Section 6 Worker Rights
a. The Right of Association
Azerbaijani labor unions still operate as they did under the Soviet system and remain highly dependent on the Government. Such progovernment umbrella organizations as the Azerbaijani Union of Professional Workers are free to participate in international bodies. There is a legal right to strike. Widespread strikes in the crucial oil sector during the summer over unpaid back wages led to a backdown of the Government and an agreement to raise wages. In general there are no established mechanisms to avoid such wildcat strikes. Unions and workers per se were not the subject of human rights abuses. The 1991 constitutional law grants freedom of association, including the right to form labor unions. However, most industrial and white-collar workers are organized into one or another subbranch of the Azerbaijani Labor Federation (Profsoyuz), run by the Government (which also still owns the major industries). There are no formal restrictions on strikes nor provisions for retribution against strikers (under normal conditions before the imposition of a state of emergency in October). Unions are free to form federations and to affiliate with international bodies.

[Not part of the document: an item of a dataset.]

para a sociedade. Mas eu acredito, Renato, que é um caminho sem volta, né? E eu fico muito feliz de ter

b. The Right to Organize and Bargain Collectively
Collective bargaining remained at a rudimentary level. Government-appointed boards and directors run the major enterprises and set wages. Unions do not participate in determining wage levels. In a carryover from the Soviet system, both management and workers are considered to be members of the Profsoyuz. There are no export processing zones.

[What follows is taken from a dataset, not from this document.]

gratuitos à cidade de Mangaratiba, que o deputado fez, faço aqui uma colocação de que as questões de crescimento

c. Prohibition of Forced or Compulsory Labor
Forced or compulsory labor is prohibited by law and is not known to be practiced. Two departments in the prosecutor's office (the Department of Implementation of the Labor Code and the Department for Oversight Over Minors) enforce the prohibition on forced or compulsory labor.
d. Minimum Age for Employment of Children
The minimum employment age is 16 years. Children of 14 are allowed to work during vacations with the consent of their parents and certification of a physician. Children of 15 may work if the workplace's labor union does not object. There is no explicit restriction on the kinds of work that children aged 15 may perform with union consent. The Government (Labor Ministry) has primary enforcement responsibility for child labor laws.
e. Acceptable Conditions of Work
The Government set the nationwide administrative minimum wage by decree, raising it numerous times because of inflation. As of December, it was less than $1.00 (4,000 manats) per month. The recommended wage level to meet basic subsistence needs was estimated to be 67,000-75,000 manats, as of November. It is not known how effectively the payment of the minimum wage was enforced. The disruption of trade links with the rest of the former Soviet Union has affected employment in many industries. Idle factory workers typically receive a third of their former wage. Under these conditions, even recourse to the extended family's "safety net" and outside sources of income make it difficult for broad sectors of the population to reach the subsistence level. The legal workweek is 41 hours. There is a 1-hour lunch break per day, plus shorter breaks in the morning and afternoon. Health and safety standards exist but are by and large ignored in the workplace.